La défense du logiciel libre passera-t-elle d'abord par les collectivités locales ? L'April a convaincu la sixième plus grande ville de France, Toulouse, d'adhérer à l'association de promotion du logiciel libre.

L’April, la plus importante association française de promotion et de défense du logiciel libre, a annoncé samedi que la ville de Toulouse devenait la première grande ville française à la rejoindre.
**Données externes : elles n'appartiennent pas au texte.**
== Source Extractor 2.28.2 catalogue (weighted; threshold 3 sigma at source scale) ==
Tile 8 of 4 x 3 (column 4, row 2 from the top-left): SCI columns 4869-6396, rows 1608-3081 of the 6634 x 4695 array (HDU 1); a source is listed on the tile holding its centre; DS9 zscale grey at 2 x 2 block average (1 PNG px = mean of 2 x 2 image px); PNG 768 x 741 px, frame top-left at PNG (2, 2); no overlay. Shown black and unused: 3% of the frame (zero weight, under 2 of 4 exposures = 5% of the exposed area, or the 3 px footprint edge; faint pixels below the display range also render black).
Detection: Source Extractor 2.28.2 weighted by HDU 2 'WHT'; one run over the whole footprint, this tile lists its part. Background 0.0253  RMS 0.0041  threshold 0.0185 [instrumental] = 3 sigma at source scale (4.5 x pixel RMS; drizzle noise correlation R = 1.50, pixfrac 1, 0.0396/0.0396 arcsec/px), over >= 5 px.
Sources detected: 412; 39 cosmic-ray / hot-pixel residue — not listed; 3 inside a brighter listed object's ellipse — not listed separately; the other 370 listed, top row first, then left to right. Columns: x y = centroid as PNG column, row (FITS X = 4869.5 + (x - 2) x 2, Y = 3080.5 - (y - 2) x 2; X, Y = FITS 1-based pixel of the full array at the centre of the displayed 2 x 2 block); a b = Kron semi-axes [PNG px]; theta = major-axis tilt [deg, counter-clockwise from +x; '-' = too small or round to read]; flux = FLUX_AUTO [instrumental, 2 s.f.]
En dehors de la région Ile-de-France, qui par nature ne compte pas dans les « villes » membres de l’April, l’association avait jusqu’à présent enregistré les adhésions beaucoup plus modestes de Grigny (69), Pierrefitte-sur-Seine (93), Pont-Audemer (27), et Yerres (91).

« Cette adhésion vient concrétiser les engagements pris à plusieurs reprises par Pierre Cohen, député-maire de Toulouse, en faveur du logiciel libre, notamment à l’occasion des deux signatures du Pacte du Logiciel Libre« , lors des élections législatives et municipales de 2007 et 2008, se félicite l’April.

La signature a été officialisée samedi à l’occasion de La Novela, un « festival des savoir partagés » organisé chaque année dans la ville rose. « Cette adhésion témoigne de l’effort fait par la ville de Toulouse pour développer la part des logiciels libres mis à disposition de ses agents et de la volonté d’ouverture des marchés publics de la ville aux solutions libres », a expliqué Pierre Cohen.

En juillet dernier, la ville a publié un appel d’offres de « prestation de service de migration des outils bureautiques vers les logiciels libres au profit de la Ville de Toulouse ». Par ailleurs, à l’instar de Paris, Rennes ou Nantes, Toulouse s’est lancé dans l’Open Data et a déjà ouvert son portail dédié, sur lequel la ville publie des données publiques sous licence libre.

« Il existe, à Toulouse, une véritable culture du libre. Ces établissements publics, ces entreprises, ces laboratoires de recherche, ces associations et ces simples citoyens, qui vivent le libre au quotidien, représentent un fort potentiel d’innovation et de développement économique« , indique Sébastien Dinot, le vice-président de l’April.